Тем временем сосед погонщика нашел заблудившегося верблюда и привел его к хозяину. Погонщик очень обрадовался верблюду, но устыдился, что юноши страдают без вины из-за его навета; он бросился к императору и стал умолять его отпустить пленников. Император тотчас отдал приказ об их освобождении; призвав принцев во дворец, он сказал, что рад убедиться в их невиновности и очень сожалеет, что обошелся с ними так сурово. Затем он пожелал узнать, как удалось принцам так точно описать животное, которого они никогда не видели. Старший сказал: ”Я понял, государь, что верблюд крив, потому что скверная трава по одну сторону дороги, которой он шел незадолго до нас, была вся выщипана, а гораздо более густая и сочная трава по другую сторону дороги осталась нетронутой; вот я и решил, что у верблюда только один глаз, иначе он никогда не променял бы хорошую траву на дурную”. Средний принц прервал его.”Я, государь, — сказал он, — понял, что у верблюда не хватает одного зуба, потому что он на каждом шагу оставлял непережеванные пучки травы, по длине совпадающие с зубом этого животного”.”А я, — сказал третий брат, — понял, что верблюд хром, потому что следы от одного из копыт не такие глубокие, как от остальных”. Ответы принцев пришлись императору по душе; ему стало любопытно узнать продолжение истории.
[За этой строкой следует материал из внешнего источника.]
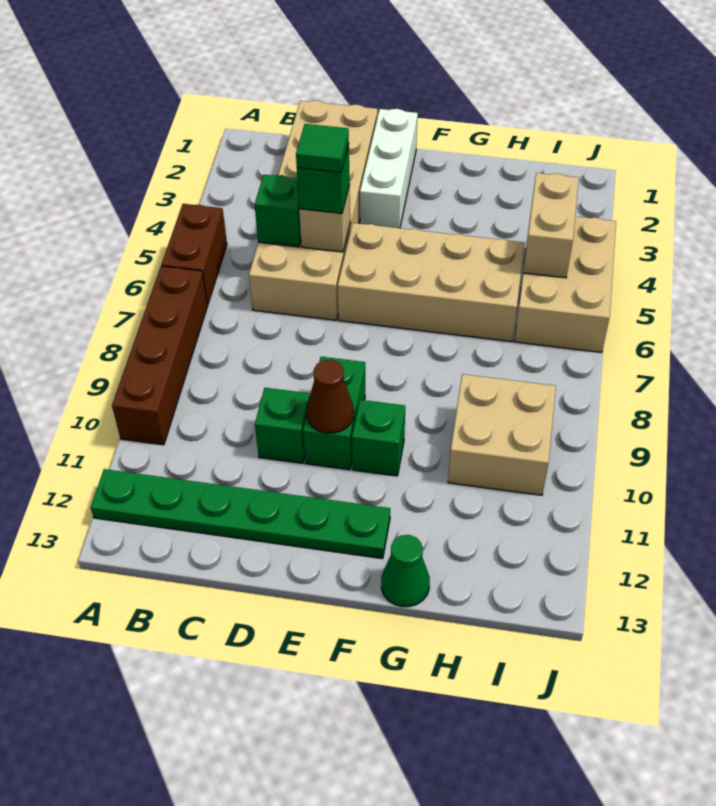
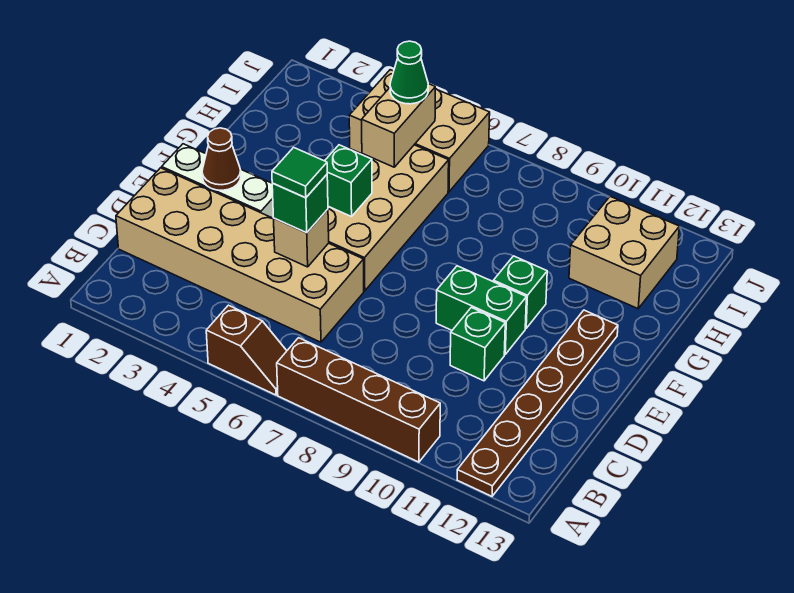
brown 1x2 brick [161,204,227,305] -> brown 1x2 slope [206,305,287,395]
green 1x6 plate [91,469,390,559] -> brown 1x6 plate [457,310,618,496]
green 1x1 brick [255,175,301,247] -> green 1x1 brick moved to [325,145,372,217]
brown 1x1 cone [307,360,354,433] -> brown 1x1 cone moved to [202,128,241,190]
green 1x1 cone [381,535,430,607] -> green 1x1 cone moved to [390,41,428,104]
tan 2x2 brick [448,374,556,495] -> tan 2x2 brick moved to [569,196,679,309]
tan 1x2 brick [523,173,579,278] -> tan 1x2 brick turned to [362,84,435,167]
Старший принц сказал: ”Я понял, государь, что верблюд гружен маслом и медом, потому что справа вдоль дороги сновало множество муравьев, лакомых до жира, а слева летали тучи мух, обожающих мед”. Средний продолжал: ”Я, государь, понял, что на верблюде ехала женщина, потому что в том месте, где верблюд опустился на колени, остался след женской туфельки и маленькая лужица; по резкому неприятному запаху женской мочи я догадался, откуда она”. ”А я, — сказал младший, — решил, что женщина эта в тягости, потому что заметил на песке отпечатки ее ладоней — только очень располневшая женщина будет, вставая, опираться на руки”. Император обласкал принцев, пригласил их погостить в его стране подольше, поселил их во дворце и всякий день виделся и беседовал с ними.